- Dataset records -
☆ ☆ ☆ ☆ ☆ ☆ ☆
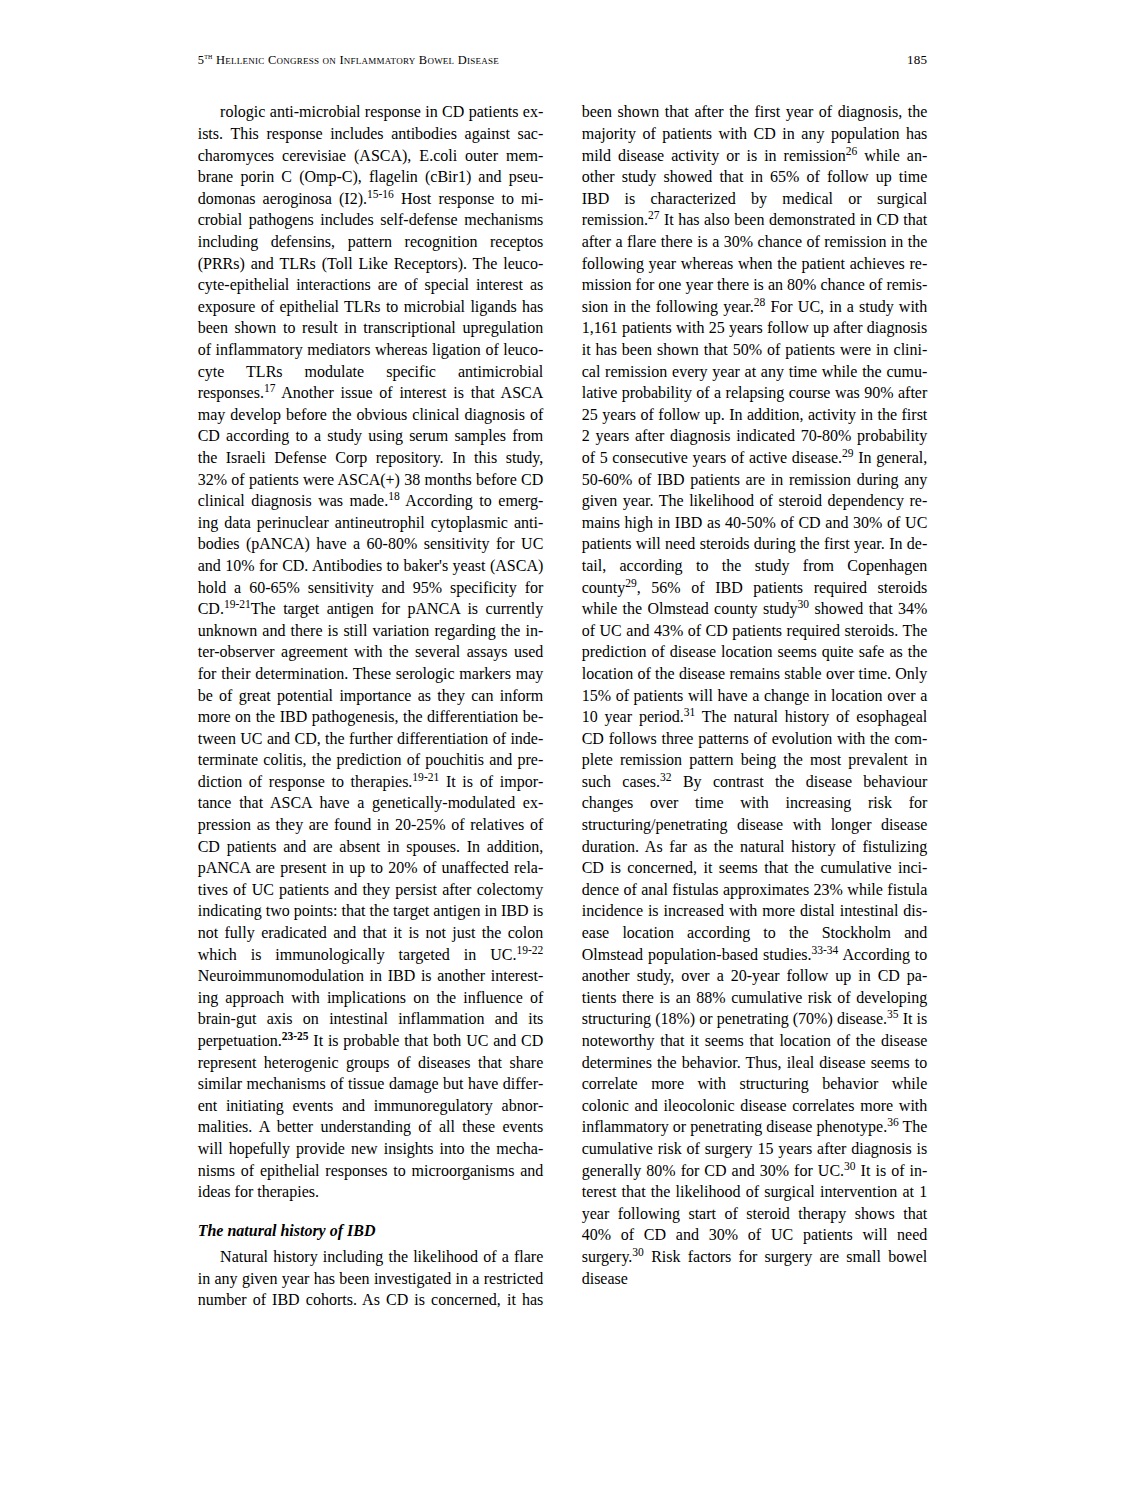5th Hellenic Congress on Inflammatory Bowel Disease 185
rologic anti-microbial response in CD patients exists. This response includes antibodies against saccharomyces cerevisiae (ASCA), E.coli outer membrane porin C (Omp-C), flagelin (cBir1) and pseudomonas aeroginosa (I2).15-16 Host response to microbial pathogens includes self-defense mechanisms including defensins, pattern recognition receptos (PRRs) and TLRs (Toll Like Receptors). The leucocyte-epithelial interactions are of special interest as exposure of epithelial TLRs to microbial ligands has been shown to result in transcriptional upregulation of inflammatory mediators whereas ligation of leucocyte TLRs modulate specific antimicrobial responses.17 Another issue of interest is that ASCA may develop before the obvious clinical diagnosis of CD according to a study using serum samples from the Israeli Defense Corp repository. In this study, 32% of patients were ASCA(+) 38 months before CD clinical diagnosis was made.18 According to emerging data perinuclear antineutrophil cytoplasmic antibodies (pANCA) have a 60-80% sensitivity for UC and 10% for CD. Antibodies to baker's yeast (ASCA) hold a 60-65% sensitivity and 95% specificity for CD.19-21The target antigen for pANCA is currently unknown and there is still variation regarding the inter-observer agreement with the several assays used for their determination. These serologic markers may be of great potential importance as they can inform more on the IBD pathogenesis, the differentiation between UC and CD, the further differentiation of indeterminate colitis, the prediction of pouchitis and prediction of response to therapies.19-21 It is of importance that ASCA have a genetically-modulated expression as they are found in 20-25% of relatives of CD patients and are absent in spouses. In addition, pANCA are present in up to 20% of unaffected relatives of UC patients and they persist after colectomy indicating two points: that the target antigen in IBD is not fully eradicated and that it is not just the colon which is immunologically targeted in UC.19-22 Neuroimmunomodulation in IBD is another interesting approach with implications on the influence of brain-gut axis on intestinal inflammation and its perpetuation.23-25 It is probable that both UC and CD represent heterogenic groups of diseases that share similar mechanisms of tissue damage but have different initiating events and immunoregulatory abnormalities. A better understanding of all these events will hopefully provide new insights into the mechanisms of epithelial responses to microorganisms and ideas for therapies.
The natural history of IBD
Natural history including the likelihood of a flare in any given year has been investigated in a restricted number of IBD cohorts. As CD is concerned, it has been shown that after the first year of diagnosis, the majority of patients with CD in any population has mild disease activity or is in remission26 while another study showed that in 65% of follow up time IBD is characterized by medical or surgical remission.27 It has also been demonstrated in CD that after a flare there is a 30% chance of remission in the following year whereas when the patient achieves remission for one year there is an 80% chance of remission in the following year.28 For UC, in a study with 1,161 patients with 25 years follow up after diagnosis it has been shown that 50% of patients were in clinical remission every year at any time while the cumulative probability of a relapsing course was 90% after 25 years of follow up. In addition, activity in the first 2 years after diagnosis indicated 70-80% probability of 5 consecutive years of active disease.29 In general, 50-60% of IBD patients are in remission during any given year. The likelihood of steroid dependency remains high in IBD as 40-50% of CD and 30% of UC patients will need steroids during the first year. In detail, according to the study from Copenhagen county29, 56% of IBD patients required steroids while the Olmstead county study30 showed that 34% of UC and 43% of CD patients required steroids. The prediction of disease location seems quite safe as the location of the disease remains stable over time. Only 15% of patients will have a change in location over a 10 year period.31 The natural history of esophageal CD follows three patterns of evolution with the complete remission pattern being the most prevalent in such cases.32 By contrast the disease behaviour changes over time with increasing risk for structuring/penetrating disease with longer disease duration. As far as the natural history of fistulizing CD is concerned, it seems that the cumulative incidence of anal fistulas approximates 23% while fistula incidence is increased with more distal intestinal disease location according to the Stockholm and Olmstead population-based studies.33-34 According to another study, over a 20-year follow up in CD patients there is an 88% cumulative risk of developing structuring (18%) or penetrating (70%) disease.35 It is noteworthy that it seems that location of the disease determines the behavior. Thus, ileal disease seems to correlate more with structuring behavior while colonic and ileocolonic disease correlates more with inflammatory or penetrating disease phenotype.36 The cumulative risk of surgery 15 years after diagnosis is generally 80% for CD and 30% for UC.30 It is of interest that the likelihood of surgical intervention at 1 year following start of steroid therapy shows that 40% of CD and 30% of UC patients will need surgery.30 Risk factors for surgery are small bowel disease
☆ ☆ ☆ ☆ ☆ ☆ ☆
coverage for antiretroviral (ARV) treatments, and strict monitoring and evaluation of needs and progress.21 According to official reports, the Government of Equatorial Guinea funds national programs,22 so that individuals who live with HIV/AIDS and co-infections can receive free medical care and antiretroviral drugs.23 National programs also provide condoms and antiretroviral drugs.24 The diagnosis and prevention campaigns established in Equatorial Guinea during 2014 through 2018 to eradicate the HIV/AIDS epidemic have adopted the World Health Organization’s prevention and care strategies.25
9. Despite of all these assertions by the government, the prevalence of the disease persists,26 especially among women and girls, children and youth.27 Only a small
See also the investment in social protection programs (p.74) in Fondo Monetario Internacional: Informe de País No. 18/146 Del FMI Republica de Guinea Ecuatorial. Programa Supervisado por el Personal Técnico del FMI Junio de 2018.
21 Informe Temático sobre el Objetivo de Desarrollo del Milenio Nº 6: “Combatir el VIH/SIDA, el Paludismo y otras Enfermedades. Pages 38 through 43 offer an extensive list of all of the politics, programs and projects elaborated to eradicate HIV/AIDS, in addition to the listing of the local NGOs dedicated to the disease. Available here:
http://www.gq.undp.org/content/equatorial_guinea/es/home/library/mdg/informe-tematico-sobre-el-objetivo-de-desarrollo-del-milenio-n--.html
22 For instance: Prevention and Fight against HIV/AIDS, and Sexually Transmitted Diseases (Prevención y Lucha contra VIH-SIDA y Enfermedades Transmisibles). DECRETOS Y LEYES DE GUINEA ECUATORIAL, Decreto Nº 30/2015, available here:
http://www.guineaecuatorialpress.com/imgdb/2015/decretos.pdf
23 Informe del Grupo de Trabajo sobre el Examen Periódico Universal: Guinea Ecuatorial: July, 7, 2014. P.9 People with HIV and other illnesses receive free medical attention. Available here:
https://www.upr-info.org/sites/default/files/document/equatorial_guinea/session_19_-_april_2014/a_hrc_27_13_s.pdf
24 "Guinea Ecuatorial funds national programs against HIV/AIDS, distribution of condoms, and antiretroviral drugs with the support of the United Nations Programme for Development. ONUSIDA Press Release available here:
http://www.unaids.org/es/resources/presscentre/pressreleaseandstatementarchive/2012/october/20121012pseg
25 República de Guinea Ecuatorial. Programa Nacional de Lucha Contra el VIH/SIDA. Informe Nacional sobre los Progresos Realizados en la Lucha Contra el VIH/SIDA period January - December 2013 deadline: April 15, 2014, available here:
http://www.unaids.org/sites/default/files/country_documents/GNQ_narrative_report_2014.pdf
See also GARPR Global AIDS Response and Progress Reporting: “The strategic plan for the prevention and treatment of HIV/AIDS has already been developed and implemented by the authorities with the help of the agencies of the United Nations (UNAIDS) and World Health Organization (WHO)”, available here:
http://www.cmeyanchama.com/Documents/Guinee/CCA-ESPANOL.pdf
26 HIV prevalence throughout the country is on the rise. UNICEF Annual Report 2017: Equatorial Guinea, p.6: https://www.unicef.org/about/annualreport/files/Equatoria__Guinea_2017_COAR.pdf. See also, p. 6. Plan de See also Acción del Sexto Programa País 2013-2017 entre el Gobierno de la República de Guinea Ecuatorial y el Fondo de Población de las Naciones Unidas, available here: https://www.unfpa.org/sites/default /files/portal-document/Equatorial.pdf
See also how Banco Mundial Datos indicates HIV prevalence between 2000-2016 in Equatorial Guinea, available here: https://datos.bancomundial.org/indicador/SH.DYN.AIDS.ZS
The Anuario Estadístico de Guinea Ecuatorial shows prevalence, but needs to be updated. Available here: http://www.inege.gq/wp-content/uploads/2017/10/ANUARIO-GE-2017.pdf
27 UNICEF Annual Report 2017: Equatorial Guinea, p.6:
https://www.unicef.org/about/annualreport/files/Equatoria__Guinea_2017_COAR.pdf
☆ ☆ ☆ ☆ ☆ ☆ ☆
Pull every line containing the word "Enfermedades" out of the entries above.

21 Informe Temático sobre el Objetivo de Desarrollo del Milenio Nº 6: “Combatir el VIH/SIDA, el Paludismo y otras Enfermedades. Pages 38 through 43 offer an extensive list of all of the politics, programs and projects elaborated to eradicate HIV/AIDS, in addition to the listing of the local NGOs dedicated to the disease. Available here:
22 For instance: Prevention and Fight against HIV/AIDS, and Sexually Transmitted Diseases (Prevención y Lucha contra VIH-SIDA y Enfermedades Transmisibles). DECRETOS Y LEYES DE GUINEA ECUATORIAL, Decreto Nº 30/2015, available here:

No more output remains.